Personnes victimes de certaines infractions

L'étranger victime de proxénétisme ou de traite des êtres humains qui :

- porte plainte contre une personne qu'il accuse d'avoir commis à son encontre une de ces infractions,
- ou témoigne dans une procédure pénale concernant une personne poursuivie pour ces infractions, peut recevoir une carte de séjour "vie privée et familiale". Il n'a pas à détenir de visa long séjour.

Les services de police ou de gendarmerie enquêteurs lui proposent un délai de réflexion de 30 jours pour accepter on non le bénéfice de l'admission au séjour. S'il choisit ce délai de réflexion, la préfecture lui délivre un récépissé de même durée.

La personne reçoit ensuite une carte d'une durée minimale de 6 mois, renouvelable pendant toute la durée de la procédure pénale. Elle autorise à travailler et ouvre droit à la formation professionnelle.

Refus de délivrer ou de renouveler la carte temporaire

Lorsque le préfet envisage de refuser la délivrance ou le renouvellement d'une carte de séjour "vie privée et familiale" à l'étranger qui remplit les conditions d'obtention ou de renouvellement, il doit saisir la commission du titre de séjour. La saisine a lieu dans les cas de délivrance de plein droit de la carte et d'admission exceptionnelle au séjour, lorsque l'étranger justifie résider habituellement depuis plus de 10 ans en France.

La commission du titre de séjour doit se réunir dans les 3 mois qui suivent sa saisine. Le demandeur est convoqué par écrit au moins 15 jours avant la date de la réunion. Il est informé qu'il peut être assisté d'un avocat (ou de toute personne de son choix), être entendu avec l'assistance d'un interprète, et éventuellement bénéficier, s'il remplit les conditions, de l'aide juridictionnelle.

S'il ne possède pas de carte de séjour ou si sa carte est périmée, un récépissé valant autorisation provisoire de séjour, valable jusqu'à ce que le préfet ait statué, lui est remis.

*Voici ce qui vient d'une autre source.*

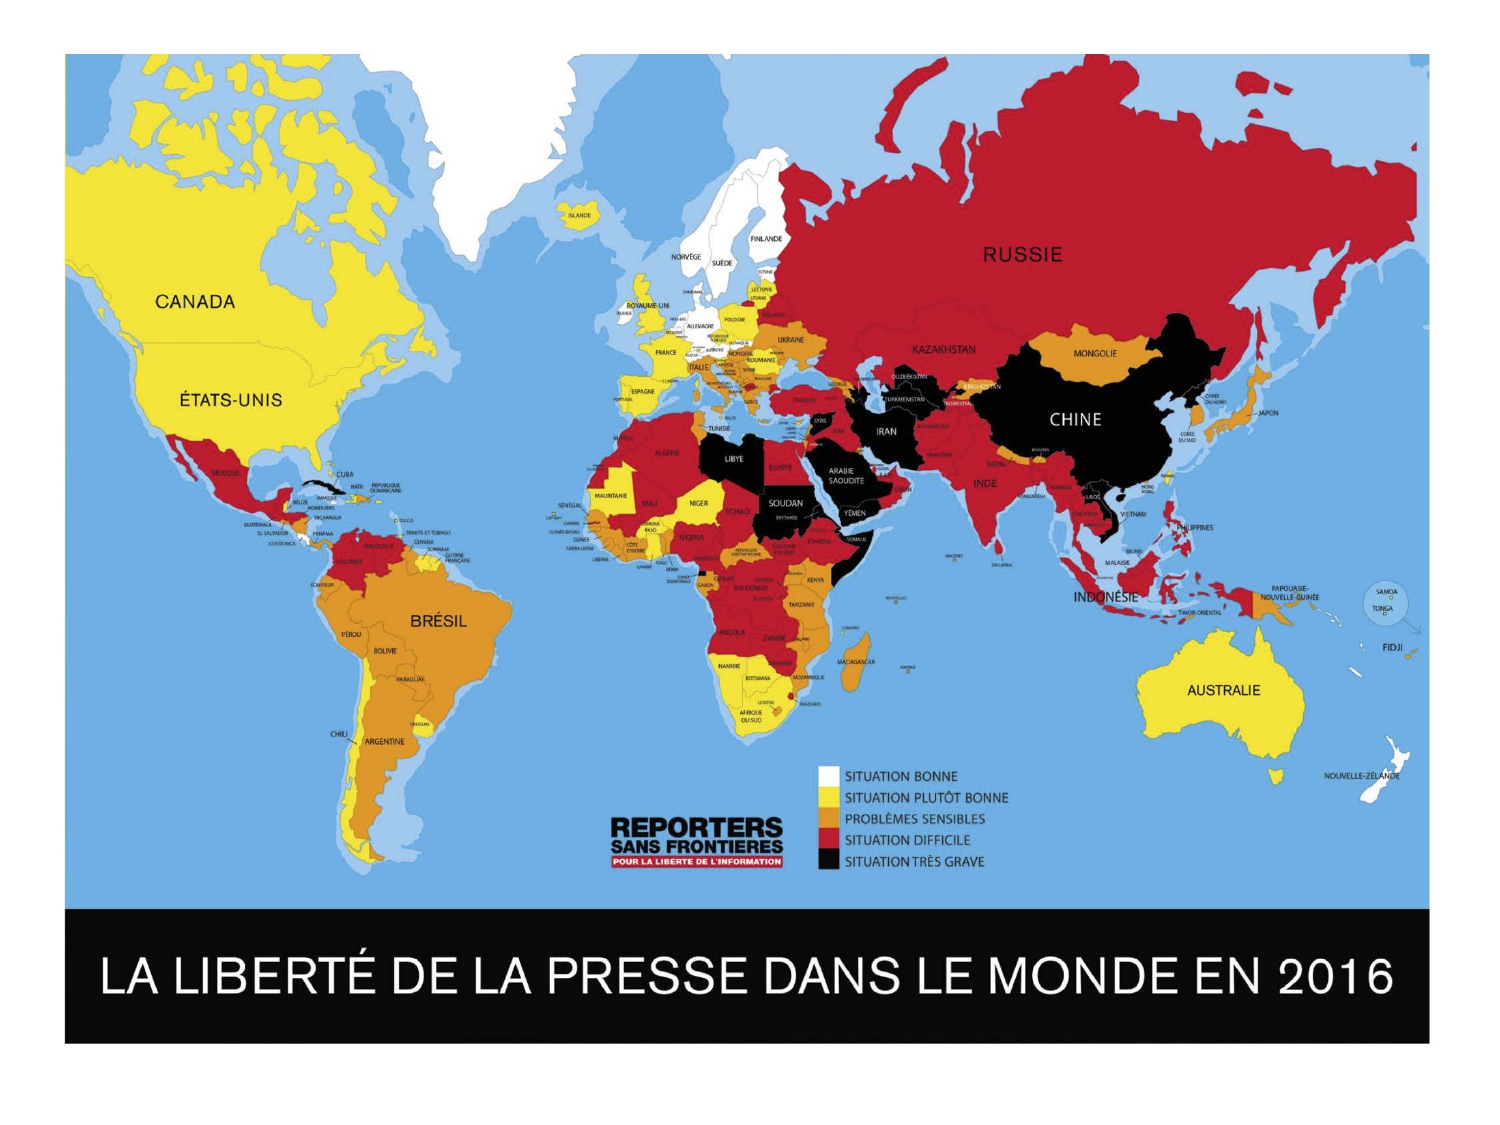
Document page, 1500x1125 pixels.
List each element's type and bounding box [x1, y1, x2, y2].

picture [41, 30, 1453, 1067]
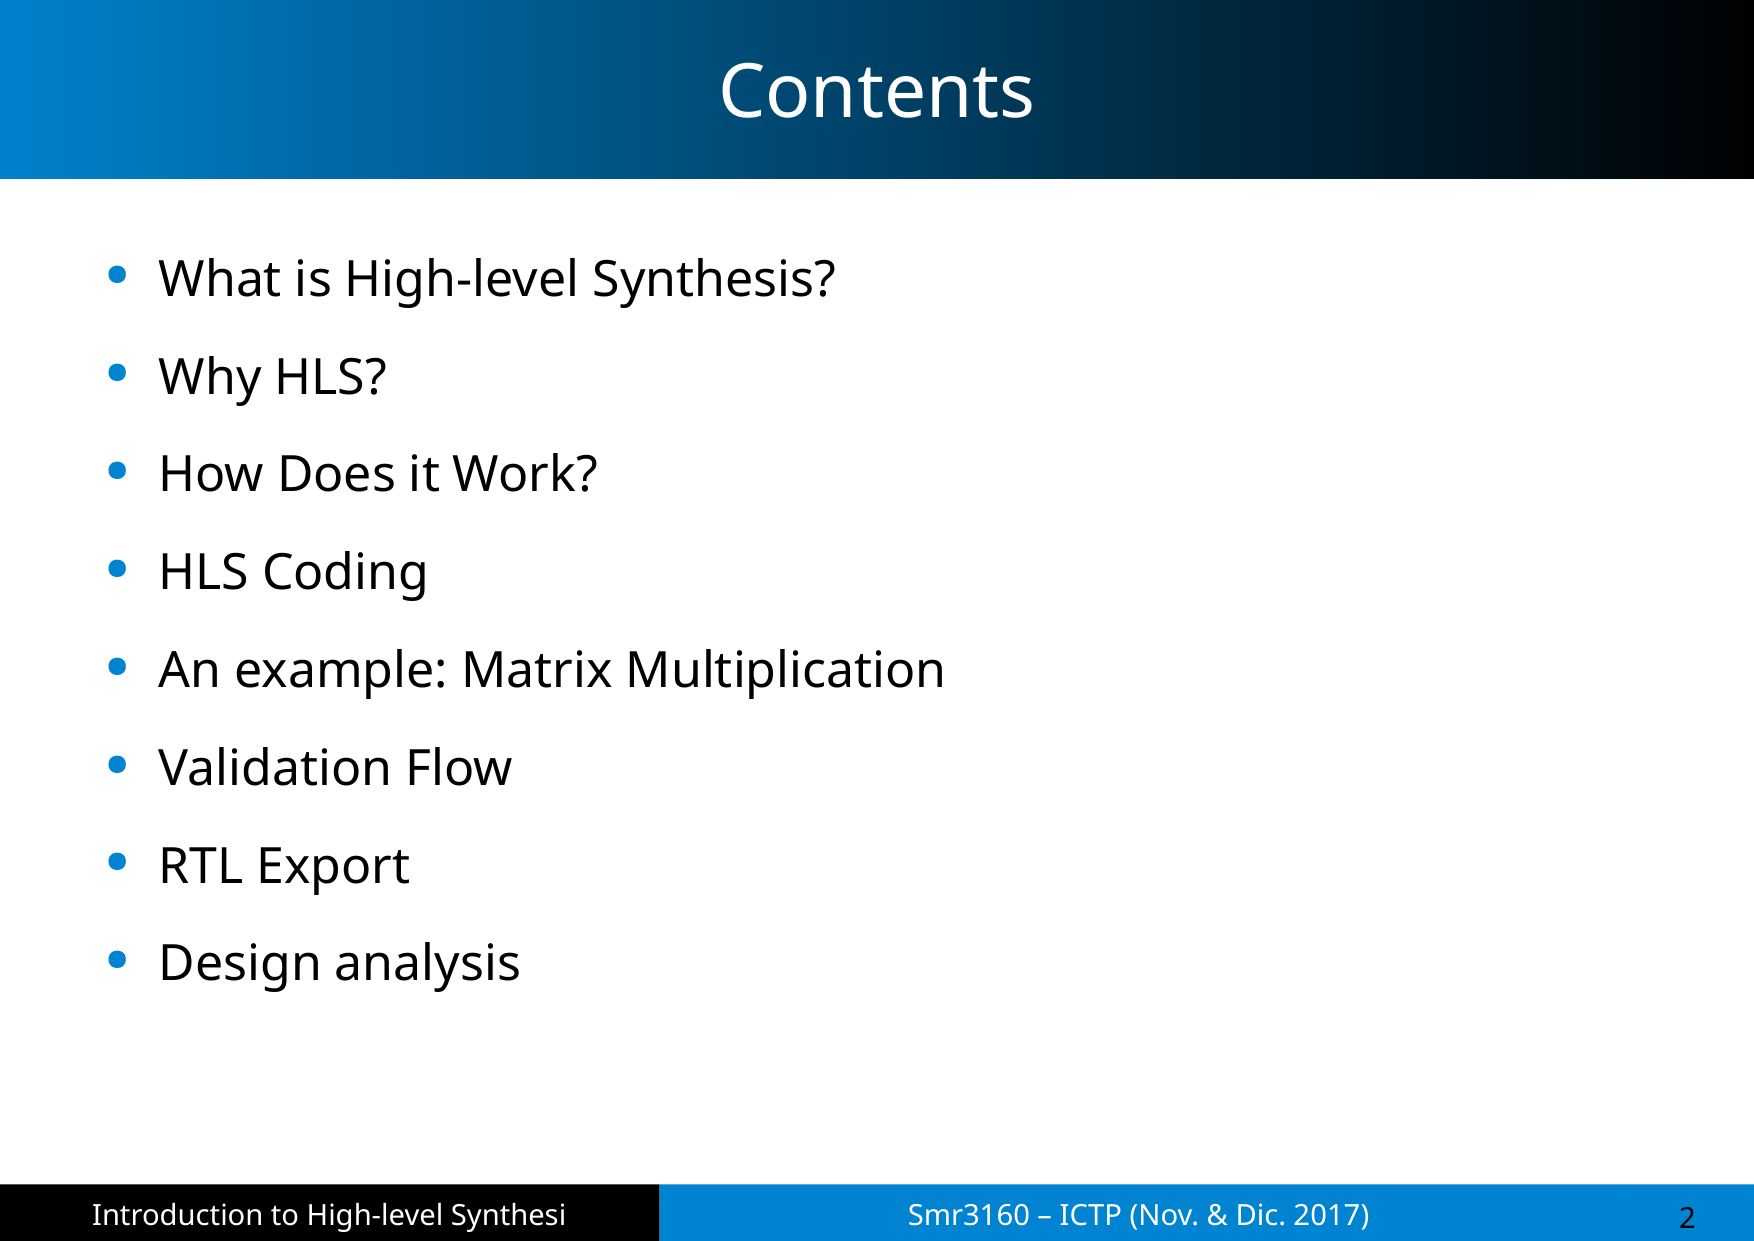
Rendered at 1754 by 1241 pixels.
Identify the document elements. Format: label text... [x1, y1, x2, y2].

La commission du titre de séjour rend un avis motivé, qui est communiqué à l'étranger et transmis au préfet. Ce dernier n'est pas lié par cet avis (il peut décider de refuser la délivrance de la carte, même en cas d'avis favorable de la commission).

Autres cartes de séjour

Le préfet peut refuser la délivrance ou le renouvellement d'un titre autre que "vie privée et familiale", si les conditions ne sont pas remplies.

Refus de séjour

L'étranger qui n'obtient pas la délivrance ou le renouvellement d'une carte de séjour temporaire reçoit, par lettre motivée, un refus de séjour. Ce refus est assorti, sauf exceptions, d'une obligation de quitter le territoire français (OQTF) dans un délai d'1 mois, qui fixe le pays de renvoi. Dans certains cas, il est prévu un arrêté de reconduite à la frontière (existence d'une menace à l'ordre public notamment).

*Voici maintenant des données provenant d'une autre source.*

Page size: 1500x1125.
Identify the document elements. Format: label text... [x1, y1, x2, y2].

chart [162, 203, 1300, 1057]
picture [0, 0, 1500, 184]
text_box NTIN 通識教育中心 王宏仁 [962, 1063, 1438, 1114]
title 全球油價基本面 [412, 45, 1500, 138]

L’étranger peut former un recours contentieux devant le Tribunal administratif du lieu de domicile dans un délai maximum d’un mois.

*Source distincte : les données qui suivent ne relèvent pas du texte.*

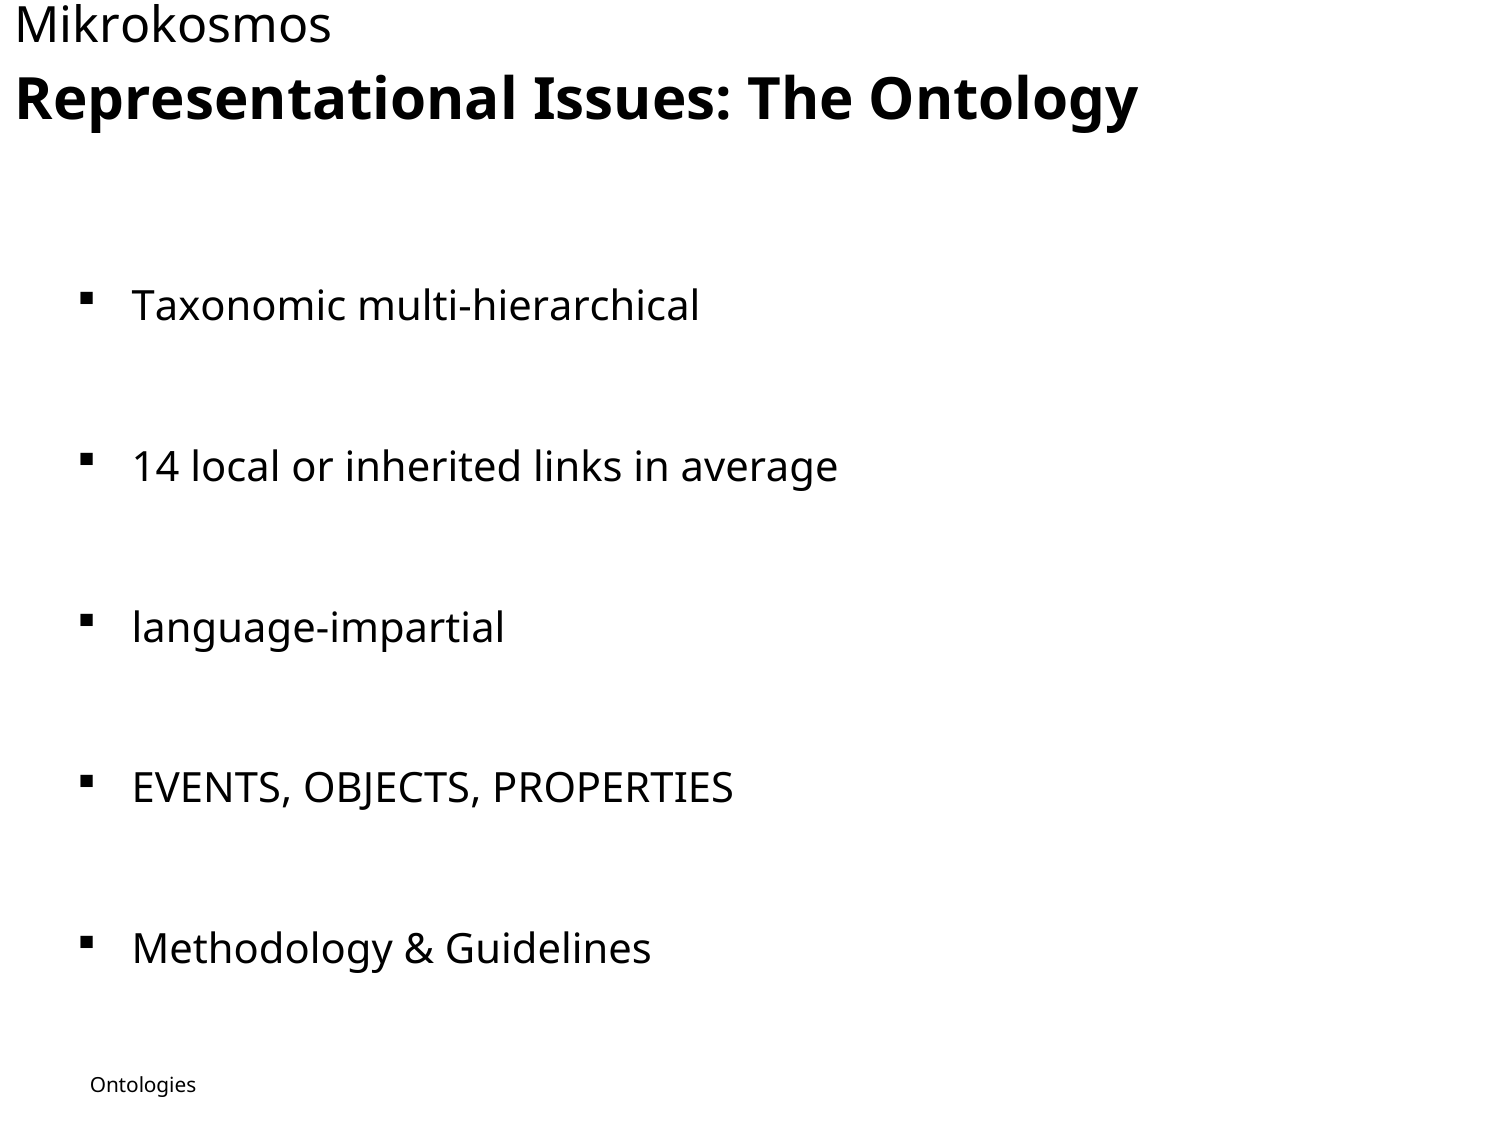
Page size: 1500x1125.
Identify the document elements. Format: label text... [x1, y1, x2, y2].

list Taxonomic multi-hierarchical 14 local or inherited links in average language-impartial EVENTS, OBJECTS, PROPERTIES Methodology & Guidelines [62, 174, 1463, 1021]
title Mikrokosmos Representational Issues: The Ontology [0, 0, 1500, 136]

Retrait de la carte de séjour

La carte de séjour temporaire peut ou doit être retirée à l'étranger, notamment dans les cas où :

- il cesse de remplir les conditions légales prévues pour la délivrance de la carte,
- il a employé des étrangers dépourvus d'autorisation de travail,
- il a fait venir son conjoint ou ses enfants en dehors de la procédure de regroupement familial, sous certaines conditions,
- il est titulaire d'un titre "étudiant" et ne respecte pas la limite de la durée annuelle de travail autorisée,
- il est passible de poursuites pénales au titre notamment de la traite des êtres humains, du proxénétisme, de l'exploitation de la mendicité, du vol dans les transports en commun ou de vente ou d'offre illicites de stupéfiants à une personne en vue de sa consommation personnelle,
- il a fait l'objet d'une mesure d'expulsion.

L'étranger, à qui son titre a été retiré, doit quitter le territoire français.

Conclusion d'un PACS

Le pacte civil de solidarité, conclu avec un partenaire français ou communautaire ou avec un étranger titulaire d'un titre de séjour, est un élément d'appréciation des liens personnels en France pour l'obtention du certificat de résidence "vie privée et familiale".

Péremption de la carte de résident

La carte de résident de 10 ans est périmée si son titulaire s'absente plus de 3 ans consécutifs du territoire français, sauf accord de l'administration sur une prolongation de ce délai.